Regulatory Affairs Manager (ADX-310-20)
COMPANY SUMMARY:
In October 2020, Invitae Corporation (NYSE: NVTA) combined with ArcherDX, a genomic analysis company specializing in cancer diagnostics and monitoring, to create a leading comprehensive medical and cancer genetics company. As a combined company, Invitae, is bringing world-class genetic testing and diagnostics into mainstream medicine to improve healthcare for billions of people. Our goal is to aggregate the world’s genetic tests into a single service with higher quality and accuracy, faster turnaround time and actionable results. Learn more at invitae.com and archerdx.com.
POSITION SUMMARY:
The Regulatory Affairs Manager will be responsible for representing the regulatory function on teams working on the development of in vitro diagnostic medical devices for global regulatory submissions. This position will lead, mentor and develop a team within Archer’s primary class of trade.
RESPONSIBILITIES:
- Represent regulatory on the program core team, which handles escalation from project teams on issues of study design, timeline changes and resource constraints.

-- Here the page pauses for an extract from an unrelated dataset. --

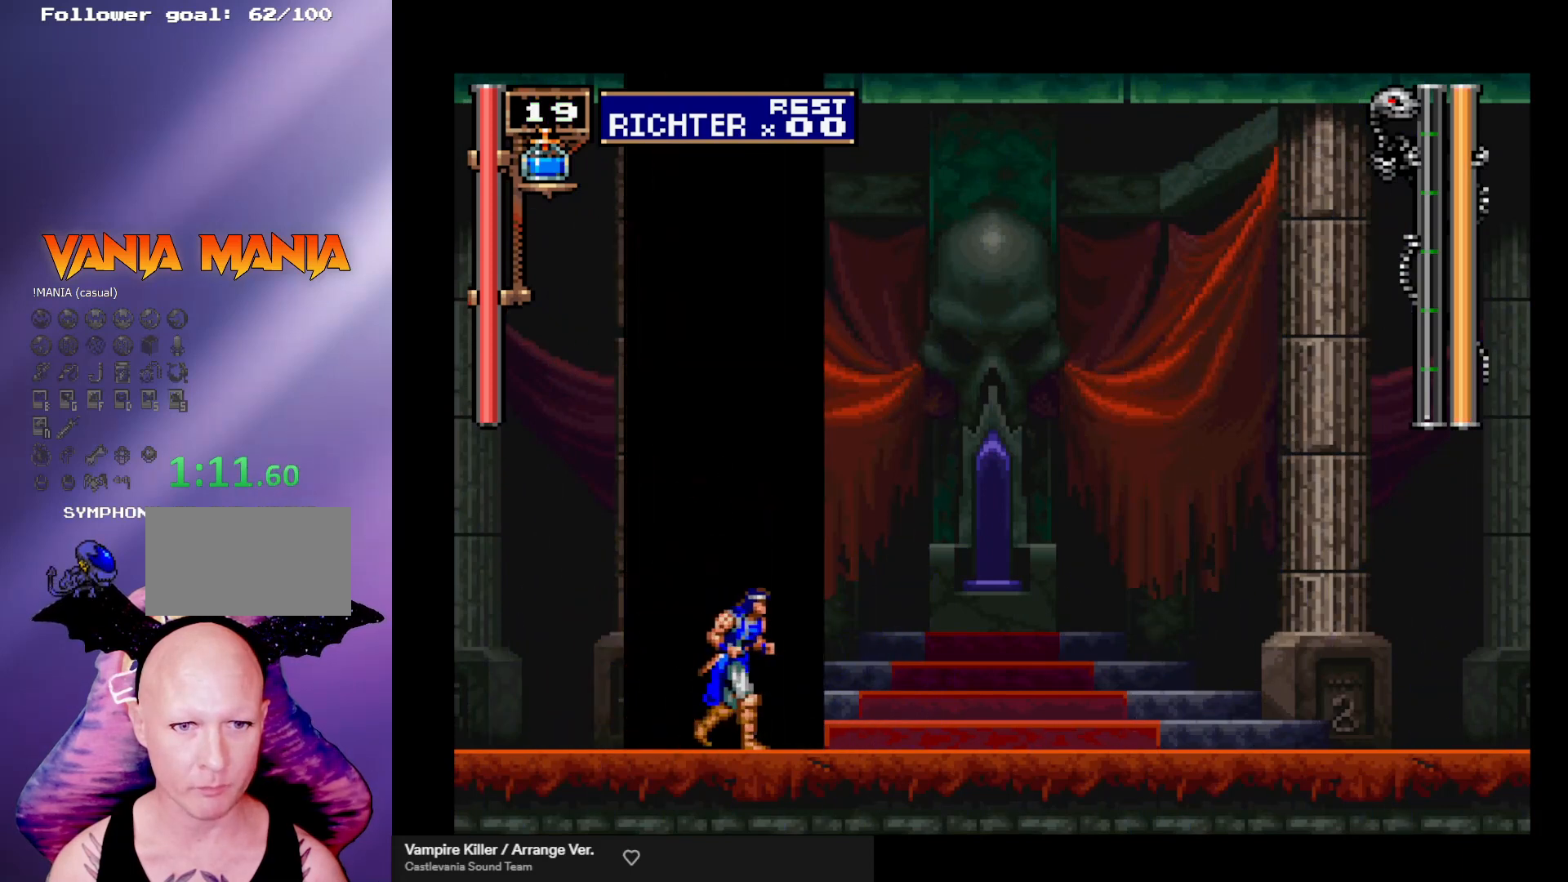
{"buttons": [], "left_stick": "center", "events": [[67, "left_stick", "center"]]}
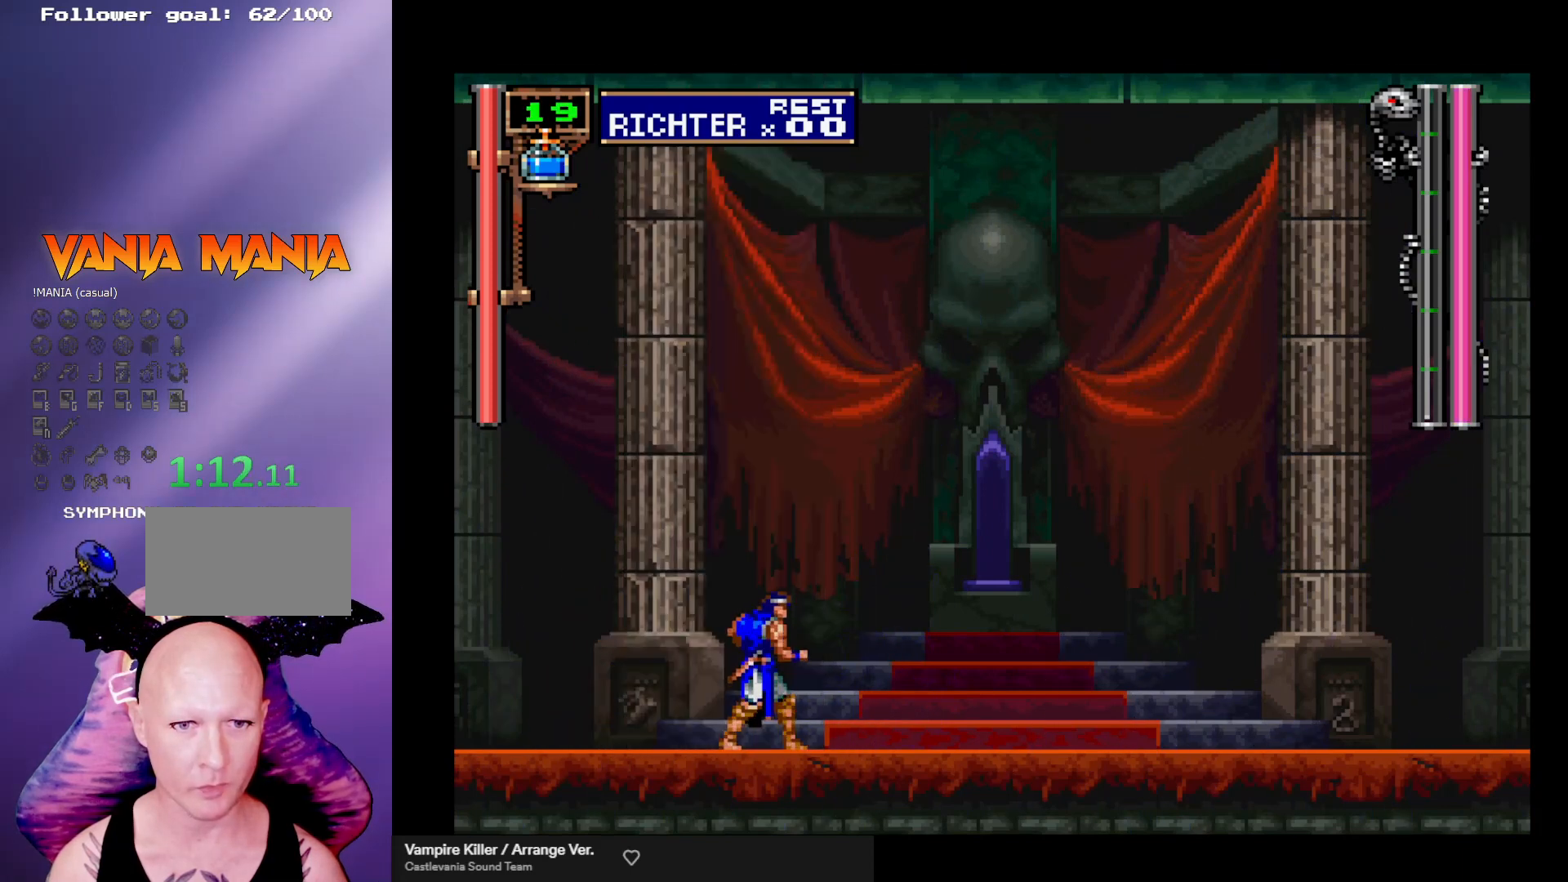
{"buttons": [], "left_stick": "left", "events": [[167, "left_stick", "left"]]}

- Develop, mentor, and coach a productive and efficient regulatory team.
- Demonstrate accountability for all program goals, timelines, and compliance decisions to functional management.
- With your team’s support, develop a cohesive and detailed regulatory strategy for meeting Archer’s goal to commercialize an industry leading companion diagnostic IVD platform.
- Provide input on IVD development and clinical trial questions to promote compliance and fidelity to health authority guidance, regulations and feedback.
- Request and drive quality feedback from health authorities in the form of pre-submission meetings.
- Promote consistency in regulatory department feedback in a cross-functional environment through high-quality training and team communication.
- Speak for the Archer regulatory team to external partners, such as pharmaceutical co-development partners.
- Support the Quality group with input the quality management system and strong ownership of regulatory processes.
- Perform other duties as assigned by supervisor, including case-by-case general compliance matters.
EXPERIENCE:
- Five or more years experience in regulatory affairs, including primary submission ownership.
- One or more years experience managing a regulatory team.
- High degree of proficiency with MS Office and Adobe PDF creation
- Familiarity medical device and/or IVD design control processes
- Experience with good manufacturing practice and good document practice.
- Experience with quality systems in regulated space preferred, with responsibility for generating new documents and conducting team reviews.
- Fine research skills with a knack for sketching out solutions to novel issues.
- Ability to interact with multiple disciplines, and communicate clearly and effectively verbally and in writing.
- Ability to work independently, and report progress efficiently.
- Ability to multitask and work within a fast-paced dynamic team environment
EDUCATION:
- Minimum B.S./B.A, preferably in a technical field.